Since you have been using it for so long, would you say that it did make your hair grow faster? How much growth roughly would you say you attained? And do you have any suggestions for an everyday LIGHT oil, or hair dressing that really helps with breakage. Now I have a press, so anything that is a creme or water based is out. I have been using WGO going on three months, and I don't think its doing anything too dramtic for me yet. How do you use it?


----------



## sugarquayn (Jan 6, 2006)

Originally Posted by *diablo2g* What's Surge and MTG? MTG is technically an equestrian grooming oil that is sold on horse and veteranarian web sites. Some Afr-Ame. women use this oil and swear it makes your hair grow like crazy. The main ingredient is sulphur, which can aid in hair growth. I've been using MTG for a little over a month now, but because my hair is extremely coiled, it's hard to tell how much, if any, growth has occurred b/c of MTG. Also, I 've been wearing wigs lately for the winter.
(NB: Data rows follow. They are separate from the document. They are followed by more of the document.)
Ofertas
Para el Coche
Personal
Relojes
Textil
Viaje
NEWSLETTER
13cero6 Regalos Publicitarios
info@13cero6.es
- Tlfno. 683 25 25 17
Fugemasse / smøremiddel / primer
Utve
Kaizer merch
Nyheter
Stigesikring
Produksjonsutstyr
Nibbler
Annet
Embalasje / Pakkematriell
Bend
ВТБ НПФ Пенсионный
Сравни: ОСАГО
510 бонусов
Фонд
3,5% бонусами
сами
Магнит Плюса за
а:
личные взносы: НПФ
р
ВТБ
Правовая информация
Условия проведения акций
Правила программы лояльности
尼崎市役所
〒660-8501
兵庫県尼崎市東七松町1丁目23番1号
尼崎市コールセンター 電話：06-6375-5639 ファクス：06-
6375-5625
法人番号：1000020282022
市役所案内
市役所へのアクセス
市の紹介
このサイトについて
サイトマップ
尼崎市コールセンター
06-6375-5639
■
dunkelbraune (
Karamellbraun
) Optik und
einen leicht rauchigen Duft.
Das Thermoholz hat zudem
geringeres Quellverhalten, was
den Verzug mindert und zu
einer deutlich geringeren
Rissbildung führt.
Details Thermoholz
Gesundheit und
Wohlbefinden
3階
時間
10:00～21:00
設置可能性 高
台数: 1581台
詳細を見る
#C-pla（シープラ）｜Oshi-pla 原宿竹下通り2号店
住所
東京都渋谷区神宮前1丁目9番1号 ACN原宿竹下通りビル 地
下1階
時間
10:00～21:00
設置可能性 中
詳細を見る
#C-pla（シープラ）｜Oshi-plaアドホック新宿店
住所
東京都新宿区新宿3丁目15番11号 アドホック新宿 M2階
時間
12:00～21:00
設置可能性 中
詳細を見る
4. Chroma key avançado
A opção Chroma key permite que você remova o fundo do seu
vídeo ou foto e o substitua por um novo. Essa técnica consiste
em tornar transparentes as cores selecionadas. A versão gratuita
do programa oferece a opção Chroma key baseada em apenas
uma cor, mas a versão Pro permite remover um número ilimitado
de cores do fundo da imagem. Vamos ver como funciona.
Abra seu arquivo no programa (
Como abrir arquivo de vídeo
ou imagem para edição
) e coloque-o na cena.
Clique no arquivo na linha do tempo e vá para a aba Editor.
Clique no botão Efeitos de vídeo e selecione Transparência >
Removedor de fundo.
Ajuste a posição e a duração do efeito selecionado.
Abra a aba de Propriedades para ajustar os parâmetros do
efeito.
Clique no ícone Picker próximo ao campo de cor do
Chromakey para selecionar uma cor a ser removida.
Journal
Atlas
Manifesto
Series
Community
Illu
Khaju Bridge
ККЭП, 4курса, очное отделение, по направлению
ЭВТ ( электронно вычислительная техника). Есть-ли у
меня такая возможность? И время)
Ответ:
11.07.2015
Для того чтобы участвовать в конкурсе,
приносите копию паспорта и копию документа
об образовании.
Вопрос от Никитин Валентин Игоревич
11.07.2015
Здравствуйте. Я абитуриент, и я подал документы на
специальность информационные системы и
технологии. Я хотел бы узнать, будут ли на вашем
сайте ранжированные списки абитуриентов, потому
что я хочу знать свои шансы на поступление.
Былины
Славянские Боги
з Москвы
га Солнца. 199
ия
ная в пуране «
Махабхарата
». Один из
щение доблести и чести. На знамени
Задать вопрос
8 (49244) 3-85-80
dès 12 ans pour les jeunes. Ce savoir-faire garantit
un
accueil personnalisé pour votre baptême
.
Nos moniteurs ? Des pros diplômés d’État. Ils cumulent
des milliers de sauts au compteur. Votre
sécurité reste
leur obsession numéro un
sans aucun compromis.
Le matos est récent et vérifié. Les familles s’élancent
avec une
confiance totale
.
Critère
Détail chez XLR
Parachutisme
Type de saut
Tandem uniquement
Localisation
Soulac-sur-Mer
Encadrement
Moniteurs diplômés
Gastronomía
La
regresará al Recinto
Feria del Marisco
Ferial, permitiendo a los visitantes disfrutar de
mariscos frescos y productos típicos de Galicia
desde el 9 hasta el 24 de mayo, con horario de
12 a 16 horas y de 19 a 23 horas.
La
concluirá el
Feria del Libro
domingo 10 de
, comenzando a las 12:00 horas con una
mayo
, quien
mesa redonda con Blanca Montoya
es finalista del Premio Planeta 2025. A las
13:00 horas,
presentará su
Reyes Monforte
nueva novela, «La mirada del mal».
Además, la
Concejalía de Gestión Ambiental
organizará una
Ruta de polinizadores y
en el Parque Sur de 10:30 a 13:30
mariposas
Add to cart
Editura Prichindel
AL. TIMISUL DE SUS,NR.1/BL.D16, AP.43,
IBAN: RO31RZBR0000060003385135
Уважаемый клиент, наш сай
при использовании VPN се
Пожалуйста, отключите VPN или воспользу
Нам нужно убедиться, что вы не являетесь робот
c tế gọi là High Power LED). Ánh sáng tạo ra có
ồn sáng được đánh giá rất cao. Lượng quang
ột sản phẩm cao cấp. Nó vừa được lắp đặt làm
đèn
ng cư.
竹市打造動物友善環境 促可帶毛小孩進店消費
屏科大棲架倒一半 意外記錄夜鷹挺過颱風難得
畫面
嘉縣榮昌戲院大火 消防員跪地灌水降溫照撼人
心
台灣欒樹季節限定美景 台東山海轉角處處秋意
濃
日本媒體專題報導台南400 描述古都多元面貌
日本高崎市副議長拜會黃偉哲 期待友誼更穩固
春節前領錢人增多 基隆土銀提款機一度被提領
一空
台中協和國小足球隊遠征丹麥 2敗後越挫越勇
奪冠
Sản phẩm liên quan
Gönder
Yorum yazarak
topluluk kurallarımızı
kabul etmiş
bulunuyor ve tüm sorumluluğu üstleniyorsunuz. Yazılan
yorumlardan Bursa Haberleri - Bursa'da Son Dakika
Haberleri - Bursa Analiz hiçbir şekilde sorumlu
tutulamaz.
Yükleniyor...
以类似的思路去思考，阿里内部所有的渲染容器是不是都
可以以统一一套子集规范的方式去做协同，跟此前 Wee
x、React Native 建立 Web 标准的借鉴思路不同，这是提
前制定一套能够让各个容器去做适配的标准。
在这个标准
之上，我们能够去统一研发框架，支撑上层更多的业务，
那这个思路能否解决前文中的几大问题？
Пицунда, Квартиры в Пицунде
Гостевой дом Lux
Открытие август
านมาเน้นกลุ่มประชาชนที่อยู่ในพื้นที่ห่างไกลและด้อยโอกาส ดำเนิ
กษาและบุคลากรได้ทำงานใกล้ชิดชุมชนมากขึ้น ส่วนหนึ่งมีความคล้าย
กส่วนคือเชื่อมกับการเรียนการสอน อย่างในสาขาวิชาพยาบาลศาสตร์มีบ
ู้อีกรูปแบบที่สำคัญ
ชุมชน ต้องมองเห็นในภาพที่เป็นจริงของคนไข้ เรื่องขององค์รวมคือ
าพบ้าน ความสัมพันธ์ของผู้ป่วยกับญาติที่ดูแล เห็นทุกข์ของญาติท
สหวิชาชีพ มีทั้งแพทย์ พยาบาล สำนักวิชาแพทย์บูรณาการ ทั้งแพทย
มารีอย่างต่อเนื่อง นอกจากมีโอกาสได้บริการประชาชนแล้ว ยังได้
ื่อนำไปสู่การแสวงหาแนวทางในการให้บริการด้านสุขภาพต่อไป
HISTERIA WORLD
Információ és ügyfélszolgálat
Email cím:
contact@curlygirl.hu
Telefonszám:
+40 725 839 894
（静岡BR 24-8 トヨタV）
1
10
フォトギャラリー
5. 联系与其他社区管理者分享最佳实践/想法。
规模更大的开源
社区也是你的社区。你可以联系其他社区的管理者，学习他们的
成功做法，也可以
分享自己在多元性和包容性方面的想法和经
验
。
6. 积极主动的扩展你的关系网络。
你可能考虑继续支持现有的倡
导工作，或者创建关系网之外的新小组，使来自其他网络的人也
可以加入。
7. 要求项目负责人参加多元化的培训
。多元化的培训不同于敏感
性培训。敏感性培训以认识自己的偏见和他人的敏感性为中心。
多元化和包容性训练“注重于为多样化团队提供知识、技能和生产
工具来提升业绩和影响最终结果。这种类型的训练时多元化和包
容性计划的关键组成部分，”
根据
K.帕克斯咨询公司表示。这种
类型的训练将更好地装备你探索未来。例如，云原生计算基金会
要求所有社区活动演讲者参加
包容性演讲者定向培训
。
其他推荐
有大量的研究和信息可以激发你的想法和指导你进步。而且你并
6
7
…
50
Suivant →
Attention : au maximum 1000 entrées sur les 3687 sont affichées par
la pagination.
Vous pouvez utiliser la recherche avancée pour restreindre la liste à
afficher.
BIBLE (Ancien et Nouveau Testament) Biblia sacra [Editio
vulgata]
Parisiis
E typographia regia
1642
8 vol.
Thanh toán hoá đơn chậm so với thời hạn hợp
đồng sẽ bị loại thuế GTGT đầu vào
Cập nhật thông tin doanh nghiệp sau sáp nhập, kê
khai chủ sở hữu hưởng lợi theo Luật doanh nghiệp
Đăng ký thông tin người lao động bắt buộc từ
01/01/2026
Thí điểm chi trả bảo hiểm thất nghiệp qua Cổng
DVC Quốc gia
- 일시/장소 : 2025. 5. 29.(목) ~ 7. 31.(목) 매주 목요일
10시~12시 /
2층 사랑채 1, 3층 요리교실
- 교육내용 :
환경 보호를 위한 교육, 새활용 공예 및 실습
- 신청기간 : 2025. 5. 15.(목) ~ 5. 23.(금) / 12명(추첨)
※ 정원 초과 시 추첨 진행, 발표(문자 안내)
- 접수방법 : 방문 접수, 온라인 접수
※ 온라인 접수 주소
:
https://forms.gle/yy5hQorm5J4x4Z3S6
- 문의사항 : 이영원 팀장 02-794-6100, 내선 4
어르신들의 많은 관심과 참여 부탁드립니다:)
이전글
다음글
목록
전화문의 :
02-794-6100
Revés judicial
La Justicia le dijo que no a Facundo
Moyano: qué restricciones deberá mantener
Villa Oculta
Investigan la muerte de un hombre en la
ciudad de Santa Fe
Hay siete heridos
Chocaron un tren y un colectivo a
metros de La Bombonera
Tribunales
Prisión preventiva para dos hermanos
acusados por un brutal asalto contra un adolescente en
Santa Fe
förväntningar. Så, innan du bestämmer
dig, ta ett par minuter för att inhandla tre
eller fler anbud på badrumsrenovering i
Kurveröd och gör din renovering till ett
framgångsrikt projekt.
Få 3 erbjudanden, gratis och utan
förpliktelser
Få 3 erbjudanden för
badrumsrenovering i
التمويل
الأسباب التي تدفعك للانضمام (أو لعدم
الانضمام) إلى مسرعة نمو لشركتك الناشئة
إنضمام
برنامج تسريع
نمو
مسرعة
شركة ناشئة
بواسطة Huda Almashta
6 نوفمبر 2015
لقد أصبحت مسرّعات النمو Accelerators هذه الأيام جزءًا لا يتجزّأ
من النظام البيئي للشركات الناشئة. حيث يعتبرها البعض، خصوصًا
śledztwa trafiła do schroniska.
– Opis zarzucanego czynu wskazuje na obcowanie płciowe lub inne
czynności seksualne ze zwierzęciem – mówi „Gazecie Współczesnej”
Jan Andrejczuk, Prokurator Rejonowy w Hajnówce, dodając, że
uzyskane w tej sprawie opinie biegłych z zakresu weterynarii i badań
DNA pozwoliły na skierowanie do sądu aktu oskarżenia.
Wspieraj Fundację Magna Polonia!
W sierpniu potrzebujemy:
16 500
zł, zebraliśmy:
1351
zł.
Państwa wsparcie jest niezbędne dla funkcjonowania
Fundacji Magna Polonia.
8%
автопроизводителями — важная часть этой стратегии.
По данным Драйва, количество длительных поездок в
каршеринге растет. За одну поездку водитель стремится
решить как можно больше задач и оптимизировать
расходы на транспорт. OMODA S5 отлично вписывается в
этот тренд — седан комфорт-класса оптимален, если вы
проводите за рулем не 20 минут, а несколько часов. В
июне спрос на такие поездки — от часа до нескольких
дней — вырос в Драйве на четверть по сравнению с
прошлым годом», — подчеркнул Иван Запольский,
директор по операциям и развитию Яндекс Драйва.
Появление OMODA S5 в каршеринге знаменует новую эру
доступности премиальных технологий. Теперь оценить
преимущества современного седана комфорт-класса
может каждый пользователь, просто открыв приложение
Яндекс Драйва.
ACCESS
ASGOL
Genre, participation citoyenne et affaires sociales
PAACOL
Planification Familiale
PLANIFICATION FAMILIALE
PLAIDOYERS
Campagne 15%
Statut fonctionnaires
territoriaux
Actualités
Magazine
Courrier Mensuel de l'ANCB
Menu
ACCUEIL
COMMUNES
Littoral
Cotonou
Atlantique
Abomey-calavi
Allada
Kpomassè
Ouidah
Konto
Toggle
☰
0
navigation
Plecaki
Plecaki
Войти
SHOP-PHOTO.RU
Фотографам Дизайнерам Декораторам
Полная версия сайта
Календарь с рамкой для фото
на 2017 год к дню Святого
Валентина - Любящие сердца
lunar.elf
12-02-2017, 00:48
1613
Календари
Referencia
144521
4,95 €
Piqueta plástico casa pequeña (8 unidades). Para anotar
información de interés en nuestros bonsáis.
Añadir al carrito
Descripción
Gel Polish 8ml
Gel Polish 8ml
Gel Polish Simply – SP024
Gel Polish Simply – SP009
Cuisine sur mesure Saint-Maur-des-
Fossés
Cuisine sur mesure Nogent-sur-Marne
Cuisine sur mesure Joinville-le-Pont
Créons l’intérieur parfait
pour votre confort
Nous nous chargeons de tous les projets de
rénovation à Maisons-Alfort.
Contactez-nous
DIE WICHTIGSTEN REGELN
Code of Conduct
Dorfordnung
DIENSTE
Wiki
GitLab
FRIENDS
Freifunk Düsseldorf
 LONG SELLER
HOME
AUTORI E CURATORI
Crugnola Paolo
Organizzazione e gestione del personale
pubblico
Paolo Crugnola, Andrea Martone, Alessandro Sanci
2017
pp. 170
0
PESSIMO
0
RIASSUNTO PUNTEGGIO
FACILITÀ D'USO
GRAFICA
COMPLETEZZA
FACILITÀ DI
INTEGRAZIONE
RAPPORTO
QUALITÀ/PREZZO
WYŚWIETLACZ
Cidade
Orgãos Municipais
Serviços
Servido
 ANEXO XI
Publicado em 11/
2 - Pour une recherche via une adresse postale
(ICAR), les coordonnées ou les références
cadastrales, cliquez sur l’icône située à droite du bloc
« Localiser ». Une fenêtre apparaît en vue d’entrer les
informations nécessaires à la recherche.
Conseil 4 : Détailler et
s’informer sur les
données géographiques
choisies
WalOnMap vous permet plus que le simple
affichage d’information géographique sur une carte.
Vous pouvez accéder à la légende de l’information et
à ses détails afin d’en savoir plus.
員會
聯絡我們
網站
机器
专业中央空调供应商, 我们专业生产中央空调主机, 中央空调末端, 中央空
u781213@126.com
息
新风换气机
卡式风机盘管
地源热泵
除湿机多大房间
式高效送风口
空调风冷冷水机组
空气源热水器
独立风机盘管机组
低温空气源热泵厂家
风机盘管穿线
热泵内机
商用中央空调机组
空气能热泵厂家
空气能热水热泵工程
I will say that since I've been using it that I've had a lot less shedding when I wash my hair.


----------



## LipglossQueen (Jan 6, 2006)

The full name is actually Surge Plus 14 and it's a hair spray which claims increased growth rate in 14 days, I plan to try out as I heard good things, some people say they got a reaction to it, so you might want to test it in the crease of your elbow.


----------